Mas errou quando desobedeceu a Deus e contraiu matrimônio com mulheres idólatras. Elas corromperam o coração dele
consequentemente de todo o povo, com seus altares espalhados por todos os lugares. Os muitos impostos para manter o reino causaram decepções populares.

Uma rebelião após a morte de Salomão e diversos conflitos internos divide o reino. As dez tribos do norte passam a se chamar Israel. Jeroboão constrói altares e transfere o centro religioso para Betel e Dã. Ao sul, passa a reinar Roboão e Jerusalém continua a dominar a vida espiritual de Judá. Sucessivos reinados nos dois territórios marcam um período de constantes mudanças espirituais.


Cativeiro e Retorno

 
Apesar de todos os esforços dos profetas em advertir o povo contra a idolatria que assolava a casa de Israel e da iminência do castigo de Deus, o reino do norte introduz ainda com mais descaso, o culto a Baal. A idolatria atinge a ala dos sacerdotes. O Império assírio conquista o norte do país e uma deportação em massa, deixa o território abandonado.

Os gravíssimos acontecimentos parecem não ter aterrorizado Judá por muito tempo. As abominações invadem a vida diária do povo e um novo Império surge como grande ameaça. Nabucodonozor cerca Jerusalém.

O Templo é destruído, o povo contempla os muros e as portas

devoradas pelo fogo. A cidade fica completamente arrasada e o povo caminha numa marcha lenta para a Babilônia.

Setenta anos de cativeiro marcam um período de arrependimento e tristeza: "junto aos rios de Babilônia nos assentamos e choramos lembrando-nos de Sião" (Salmo 137.1). Essa triste canção transformada em versos por Luis de Camões no século XVI, foi uma chama acessa da esperança de retornarem a terra de Sion.

O Imperador Ciro ascende ao trono e o seu domínio estende-se até a Babilônia. Cumprem-se as palavras do profeta Jeremias e o povo retorna a sua terra. A primeira leva de judeus que chegou a Jerusalém trouxe os pertences do Templo que Nabucodonozor havia levado.

A reconstrução do Templo e da cidade foi marcada por sucessivas investidas contrárias por parte dos samaritanos. Ataques frequentes de beduínos do deserto e edomitas atraídos pelo desejo de roubar tais tesouros, também contribuem para desanimar o povo. Intrigas junto à corte persa paralisam a obra até o decreto do rei Dario (Esdras 4.24).

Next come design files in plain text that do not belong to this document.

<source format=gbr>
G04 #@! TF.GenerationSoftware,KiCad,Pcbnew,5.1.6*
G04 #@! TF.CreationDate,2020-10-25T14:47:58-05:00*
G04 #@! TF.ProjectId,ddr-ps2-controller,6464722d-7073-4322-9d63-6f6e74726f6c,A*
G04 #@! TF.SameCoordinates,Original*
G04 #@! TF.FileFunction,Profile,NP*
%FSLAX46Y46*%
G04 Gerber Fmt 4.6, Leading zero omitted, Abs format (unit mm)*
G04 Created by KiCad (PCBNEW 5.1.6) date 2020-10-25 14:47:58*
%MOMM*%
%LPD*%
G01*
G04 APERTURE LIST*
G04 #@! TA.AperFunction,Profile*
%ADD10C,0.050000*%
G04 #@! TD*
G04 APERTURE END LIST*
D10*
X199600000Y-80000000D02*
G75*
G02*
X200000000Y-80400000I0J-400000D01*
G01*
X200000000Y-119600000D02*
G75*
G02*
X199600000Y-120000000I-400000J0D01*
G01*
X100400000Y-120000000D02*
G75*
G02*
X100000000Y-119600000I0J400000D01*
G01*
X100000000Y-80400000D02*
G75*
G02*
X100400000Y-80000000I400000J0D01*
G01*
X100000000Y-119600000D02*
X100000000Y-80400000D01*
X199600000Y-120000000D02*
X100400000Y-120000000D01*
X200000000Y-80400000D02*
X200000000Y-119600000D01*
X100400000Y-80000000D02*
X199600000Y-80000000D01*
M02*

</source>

Ageu e Zacarias profetizam ao povo incitando-os a continuar a edificação da casa de Deus. Uma nova correspondência é enviada ao rei mostrando o decreto de Ciro que dava aos

judeus o direito de reconstruir Jerusalém. Uma leitura minuciosa dos textos bíblicos nos revela as dificuldades enfrentadas por esses judeus. A todo instante eram abordados e intimidados. Anos após anos.

Sob a liderança de Esdras e Neemias Jerusalém torna-se novamente fortificada. A dedicação incondicional desses homens na reestruturação da sociedade judaica marca o início de uma nova etapa na história de Israel. Esdras se destaca como escriba.

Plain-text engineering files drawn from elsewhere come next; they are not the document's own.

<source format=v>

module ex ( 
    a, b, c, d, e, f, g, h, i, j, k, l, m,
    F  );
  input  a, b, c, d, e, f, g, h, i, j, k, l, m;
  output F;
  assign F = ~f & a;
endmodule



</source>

"Esdras tinha preparado o seu coração para buscar a lei do Senhor e para a cumprir e para ensinar em Israel os seus estatutos e os seus direitos" (Esdras 7.10).

 
Ele reuniu todos os livros dispersos, retificando os textos e o povo foi convocado para ouvir a Lei. Houve arrependimento e grande choro. Severas exigências e punições foram tomadas para trazer o povo a uma nova realidade: Os judeus haviam transgredido os Mandamentos (Mitzvot) do seu Deus. Neemias traz de volta o sentimento de devoção incondicional ao Eterno, mesmo que pra isso tenha tomado medidas drásticas conforme se lê no capítulo 13.25 do seu livro.

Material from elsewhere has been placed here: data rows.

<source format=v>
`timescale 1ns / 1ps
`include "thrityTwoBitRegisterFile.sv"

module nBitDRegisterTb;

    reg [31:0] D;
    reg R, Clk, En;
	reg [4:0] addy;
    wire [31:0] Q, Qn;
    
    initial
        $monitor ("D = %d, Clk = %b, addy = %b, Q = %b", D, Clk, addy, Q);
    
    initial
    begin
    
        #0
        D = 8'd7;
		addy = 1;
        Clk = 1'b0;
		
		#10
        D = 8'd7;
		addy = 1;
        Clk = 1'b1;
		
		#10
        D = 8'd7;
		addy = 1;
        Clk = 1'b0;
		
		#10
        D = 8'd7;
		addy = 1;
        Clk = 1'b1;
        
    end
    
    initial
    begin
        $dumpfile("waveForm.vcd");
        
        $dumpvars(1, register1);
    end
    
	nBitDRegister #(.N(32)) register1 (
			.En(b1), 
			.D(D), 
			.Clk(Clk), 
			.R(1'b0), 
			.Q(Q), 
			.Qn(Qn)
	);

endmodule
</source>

Outros Impérios se levantaram e a terra de Israel estava no caminho deles. Os gregos sucederam aos persas, e os romanos aos gregos. Contudo os judeus lutaram heroicamente para preservar sua identidade e seus valores, e mais que tudo, a liberdade de governar o seu próprio povo. Quatro séculos marcaram a sobrevivência das tradições.